Jack Daniels talks about benefits of easy running in his book Daniel's Running Formula (third edition):

"...the first is that you build up certain degree of resistance to injury by taking it easy in many of your runs." "Easy running does a good job of developing the heart muscle, since the maximum force of each stroke of the heart is reached when the heart rate is at about 60 percent of maximum." "...easy running is a good developer of the heart muscle, and although it doesn't feel as if you are working very hard, your heart is." "Another benefit of easy running is an increase in vascularization (opening of more tiny blood vessels that feed the exercising muscles) and development of characteristics of muscles themselves that are involved in running."

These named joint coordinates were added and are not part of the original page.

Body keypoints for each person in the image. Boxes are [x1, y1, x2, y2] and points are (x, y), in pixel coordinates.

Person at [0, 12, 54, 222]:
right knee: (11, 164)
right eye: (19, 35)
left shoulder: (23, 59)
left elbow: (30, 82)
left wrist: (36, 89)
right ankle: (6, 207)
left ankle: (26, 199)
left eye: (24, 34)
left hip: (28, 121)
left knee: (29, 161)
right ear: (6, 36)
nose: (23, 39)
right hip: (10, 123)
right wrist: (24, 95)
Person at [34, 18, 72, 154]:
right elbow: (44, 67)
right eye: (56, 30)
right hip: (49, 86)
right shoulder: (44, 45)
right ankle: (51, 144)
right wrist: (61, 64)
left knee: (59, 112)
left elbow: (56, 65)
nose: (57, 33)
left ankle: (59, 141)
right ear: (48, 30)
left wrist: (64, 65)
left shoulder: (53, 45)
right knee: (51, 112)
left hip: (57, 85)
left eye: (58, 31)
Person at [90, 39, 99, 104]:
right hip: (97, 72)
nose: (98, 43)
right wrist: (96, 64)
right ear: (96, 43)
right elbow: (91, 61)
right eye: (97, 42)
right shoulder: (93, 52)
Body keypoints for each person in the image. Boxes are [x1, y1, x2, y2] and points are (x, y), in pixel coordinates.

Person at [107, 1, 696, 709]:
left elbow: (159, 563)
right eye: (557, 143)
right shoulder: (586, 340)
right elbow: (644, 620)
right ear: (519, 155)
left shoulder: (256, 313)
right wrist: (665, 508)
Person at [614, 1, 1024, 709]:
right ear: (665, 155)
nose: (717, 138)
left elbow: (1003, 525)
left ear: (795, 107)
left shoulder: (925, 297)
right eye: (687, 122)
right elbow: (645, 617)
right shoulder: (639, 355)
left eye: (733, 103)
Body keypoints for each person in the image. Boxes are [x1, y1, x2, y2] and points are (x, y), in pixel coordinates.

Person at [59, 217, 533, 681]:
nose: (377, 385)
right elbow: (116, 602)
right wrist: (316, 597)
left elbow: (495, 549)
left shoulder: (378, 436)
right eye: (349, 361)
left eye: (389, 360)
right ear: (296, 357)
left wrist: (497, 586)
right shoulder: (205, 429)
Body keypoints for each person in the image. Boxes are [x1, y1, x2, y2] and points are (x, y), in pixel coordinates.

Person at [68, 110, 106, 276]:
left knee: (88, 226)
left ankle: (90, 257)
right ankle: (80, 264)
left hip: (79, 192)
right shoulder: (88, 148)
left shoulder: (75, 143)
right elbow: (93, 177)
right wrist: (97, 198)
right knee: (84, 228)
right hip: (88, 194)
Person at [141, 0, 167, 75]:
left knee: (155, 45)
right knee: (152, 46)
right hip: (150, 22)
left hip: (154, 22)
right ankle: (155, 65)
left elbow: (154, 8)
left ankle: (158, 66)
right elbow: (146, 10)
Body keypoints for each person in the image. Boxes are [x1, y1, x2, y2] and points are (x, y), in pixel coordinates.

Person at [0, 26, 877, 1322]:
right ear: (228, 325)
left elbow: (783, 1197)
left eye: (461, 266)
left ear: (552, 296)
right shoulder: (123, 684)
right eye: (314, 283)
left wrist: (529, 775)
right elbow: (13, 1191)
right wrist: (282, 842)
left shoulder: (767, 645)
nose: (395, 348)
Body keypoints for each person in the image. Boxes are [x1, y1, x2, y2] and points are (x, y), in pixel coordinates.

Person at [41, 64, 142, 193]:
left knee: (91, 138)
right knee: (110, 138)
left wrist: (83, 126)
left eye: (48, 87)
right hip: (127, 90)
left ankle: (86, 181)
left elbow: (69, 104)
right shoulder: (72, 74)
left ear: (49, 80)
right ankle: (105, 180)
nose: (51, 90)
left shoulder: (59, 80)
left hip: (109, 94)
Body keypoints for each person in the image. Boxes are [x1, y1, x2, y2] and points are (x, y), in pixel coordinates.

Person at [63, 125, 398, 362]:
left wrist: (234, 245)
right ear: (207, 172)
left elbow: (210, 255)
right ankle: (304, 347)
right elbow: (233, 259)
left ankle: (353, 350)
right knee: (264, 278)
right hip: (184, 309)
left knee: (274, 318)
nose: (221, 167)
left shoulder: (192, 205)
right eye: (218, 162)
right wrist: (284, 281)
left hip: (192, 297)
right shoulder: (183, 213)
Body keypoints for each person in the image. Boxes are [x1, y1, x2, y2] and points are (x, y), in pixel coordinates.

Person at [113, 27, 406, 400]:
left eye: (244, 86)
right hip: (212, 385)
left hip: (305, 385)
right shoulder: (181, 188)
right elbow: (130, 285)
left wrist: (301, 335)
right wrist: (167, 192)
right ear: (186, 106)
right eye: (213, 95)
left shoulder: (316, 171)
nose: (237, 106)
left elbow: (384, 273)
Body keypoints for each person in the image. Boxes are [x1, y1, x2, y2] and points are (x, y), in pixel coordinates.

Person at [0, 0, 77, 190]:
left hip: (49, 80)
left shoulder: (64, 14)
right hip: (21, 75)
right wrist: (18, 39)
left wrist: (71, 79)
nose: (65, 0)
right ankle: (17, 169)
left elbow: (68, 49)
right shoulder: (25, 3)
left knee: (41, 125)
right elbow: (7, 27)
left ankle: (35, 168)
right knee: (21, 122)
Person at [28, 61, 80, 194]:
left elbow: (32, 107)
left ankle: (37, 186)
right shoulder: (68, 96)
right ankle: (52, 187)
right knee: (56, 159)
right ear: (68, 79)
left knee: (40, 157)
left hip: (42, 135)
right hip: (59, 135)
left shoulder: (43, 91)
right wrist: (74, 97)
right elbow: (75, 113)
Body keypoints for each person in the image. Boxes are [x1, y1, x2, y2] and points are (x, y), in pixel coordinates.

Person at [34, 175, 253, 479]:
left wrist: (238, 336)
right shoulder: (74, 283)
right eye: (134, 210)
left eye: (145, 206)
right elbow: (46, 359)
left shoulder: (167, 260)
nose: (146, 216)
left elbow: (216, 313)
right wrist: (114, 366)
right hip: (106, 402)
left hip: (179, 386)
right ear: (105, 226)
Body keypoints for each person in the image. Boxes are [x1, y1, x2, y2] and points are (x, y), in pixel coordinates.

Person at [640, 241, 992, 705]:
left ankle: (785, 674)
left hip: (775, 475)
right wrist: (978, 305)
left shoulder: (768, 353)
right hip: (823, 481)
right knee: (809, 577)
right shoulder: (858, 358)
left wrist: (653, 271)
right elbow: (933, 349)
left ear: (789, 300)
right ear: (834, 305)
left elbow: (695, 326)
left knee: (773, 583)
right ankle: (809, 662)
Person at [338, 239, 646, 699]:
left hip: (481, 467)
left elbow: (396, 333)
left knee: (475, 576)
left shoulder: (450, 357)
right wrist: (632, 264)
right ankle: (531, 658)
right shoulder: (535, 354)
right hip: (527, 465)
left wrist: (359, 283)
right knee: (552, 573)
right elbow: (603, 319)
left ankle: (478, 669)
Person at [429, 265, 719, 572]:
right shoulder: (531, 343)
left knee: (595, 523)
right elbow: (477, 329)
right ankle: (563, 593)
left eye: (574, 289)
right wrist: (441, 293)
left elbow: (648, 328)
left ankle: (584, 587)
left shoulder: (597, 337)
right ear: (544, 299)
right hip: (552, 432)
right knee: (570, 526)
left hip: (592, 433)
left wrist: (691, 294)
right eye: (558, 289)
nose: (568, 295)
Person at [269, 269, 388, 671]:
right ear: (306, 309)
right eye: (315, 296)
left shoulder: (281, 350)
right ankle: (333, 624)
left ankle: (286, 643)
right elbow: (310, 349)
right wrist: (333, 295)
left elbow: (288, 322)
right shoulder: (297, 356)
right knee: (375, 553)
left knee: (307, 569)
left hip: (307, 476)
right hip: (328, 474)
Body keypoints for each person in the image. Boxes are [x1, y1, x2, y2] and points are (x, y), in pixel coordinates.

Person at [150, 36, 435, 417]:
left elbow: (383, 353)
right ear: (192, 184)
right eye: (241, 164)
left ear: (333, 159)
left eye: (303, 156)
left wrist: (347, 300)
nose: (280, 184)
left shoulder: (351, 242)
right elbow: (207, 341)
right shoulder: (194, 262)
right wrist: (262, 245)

The other reason to keep "easy days easy" to keep your body well rested before hard workout.


I workout 6-7 days a week and easy days are very important for me. So I usually run 7:50 to 9:30 min/mile on my easy days, depending on how I feel, what weather conditions are and what workout I had the day before or the next day. And going super slow on my easy actually helped me run my marathon with huge PR (3:04:35 ~7:00 min/mile).


Hard days, on the other hand, suppose to be hard also for a reason. You want to break down your body to teach it recover faster. In my last training season (for Chicago marathon) I practiced having 2-3 workouts on my hard days. For example, morning track workout, afternoon strength workout with weights and later biking or water jogging recovery session.


Balance training is very important in running improvement and injuries prevention.